[RECORDED INFORMATION]

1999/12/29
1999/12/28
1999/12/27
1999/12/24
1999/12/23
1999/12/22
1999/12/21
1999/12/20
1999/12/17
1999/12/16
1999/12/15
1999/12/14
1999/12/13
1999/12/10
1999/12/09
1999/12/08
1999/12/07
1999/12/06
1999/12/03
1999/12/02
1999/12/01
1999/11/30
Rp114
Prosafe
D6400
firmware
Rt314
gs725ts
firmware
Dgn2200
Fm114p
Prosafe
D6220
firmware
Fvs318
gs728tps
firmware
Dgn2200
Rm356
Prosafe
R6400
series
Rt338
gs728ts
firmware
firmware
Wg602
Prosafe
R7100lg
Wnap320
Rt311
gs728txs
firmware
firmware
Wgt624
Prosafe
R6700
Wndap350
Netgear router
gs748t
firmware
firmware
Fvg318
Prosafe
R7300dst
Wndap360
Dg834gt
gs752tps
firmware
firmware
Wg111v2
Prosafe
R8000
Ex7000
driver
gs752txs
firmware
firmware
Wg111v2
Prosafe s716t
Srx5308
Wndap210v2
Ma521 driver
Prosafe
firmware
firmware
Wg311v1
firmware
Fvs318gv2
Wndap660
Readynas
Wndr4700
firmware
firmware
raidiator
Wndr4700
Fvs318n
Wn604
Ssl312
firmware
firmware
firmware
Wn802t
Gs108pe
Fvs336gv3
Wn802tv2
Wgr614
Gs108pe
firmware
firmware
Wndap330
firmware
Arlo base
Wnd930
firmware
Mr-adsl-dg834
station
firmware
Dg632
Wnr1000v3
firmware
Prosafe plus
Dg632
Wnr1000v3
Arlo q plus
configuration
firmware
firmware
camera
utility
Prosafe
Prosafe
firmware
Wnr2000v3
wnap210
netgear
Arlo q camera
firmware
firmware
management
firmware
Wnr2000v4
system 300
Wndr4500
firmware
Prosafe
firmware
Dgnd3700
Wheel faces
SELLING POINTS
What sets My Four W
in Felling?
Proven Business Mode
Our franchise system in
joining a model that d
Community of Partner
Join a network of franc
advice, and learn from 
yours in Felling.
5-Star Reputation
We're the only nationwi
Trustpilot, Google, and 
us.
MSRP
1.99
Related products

[/RECORDED INFORMATION]

WORK TO COMPLETE:
Set every record down word for word, omitting none.

OUTPUT FOR THIS EXERCISE:
1999/12/29
1999/12/28
1999/12/27
1999/12/24
1999/12/23
1999/12/22
1999/12/21
1999/12/20
1999/12/17
1999/12/16
1999/12/15
1999/12/14
1999/12/13
1999/12/10
1999/12/09
1999/12/08
1999/12/07
1999/12/06
1999/12/03
1999/12/02
1999/12/01
1999/11/30
Rp114
Prosafe
D6400
firmware
Rt314
gs725ts
firmware
Dgn2200
Fm114p
Prosafe
D6220
firmware
Fvs318
gs728tps
firmware
Dgn2200
Rm356
Prosafe
R6400
series
Rt338
gs728ts
firmware
firmware
Wg602
Prosafe
R7100lg
Wnap320
Rt311
gs728txs
firmware
firmware
Wgt624
Prosafe
R6700
Wndap350
Netgear router
gs748t
firmware
firmware
Fvg318
Prosafe
R7300dst
Wndap360
Dg834gt
gs752tps
firmware
firmware
Wg111v2
Prosafe
R8000
Ex7000
driver
gs752txs
firmware
firmware
Wg111v2
Prosafe s716t
Srx5308
Wndap210v2
Ma521 driver
Prosafe
firmware
firmware
Wg311v1
firmware
Fvs318gv2
Wndap660
Readynas
Wndr4700
firmware
firmware
raidiator
Wndr4700
Fvs318n
Wn604
Ssl312
firmware
firmware
firmware
Wn802t
Gs108pe
Fvs336gv3
Wn802tv2
Wgr614
Gs108pe
firmware
firmware
Wndap330
firmware
Arlo base
Wnd930
firmware
Mr-adsl-dg834
station
firmware
Dg632
Wnr1000v3
firmware
Prosafe plus
Dg632
Wnr1000v3
Arlo q plus
configuration
firmware
firmware
camera
utility
Prosafe
Prosafe
firmware
Wnr2000v3
wnap210
netgear
Arlo q camera
firmware
firmware
management
firmware
Wnr2000v4
system 300
Wndr4500
firmware
Prosafe
firmware
Dgnd3700
Wheel faces
SELLING POINTS
What sets My Four W
in Felling?
Proven Business Mode
Our franchise system in
joining a model that d
Community of Partner
Join a network of franc
advice, and learn from 
yours in Felling.
5-Star Reputation
We're the only nationwi
Trustpilot, Google, and 
us.
MSRP
1.99
Related products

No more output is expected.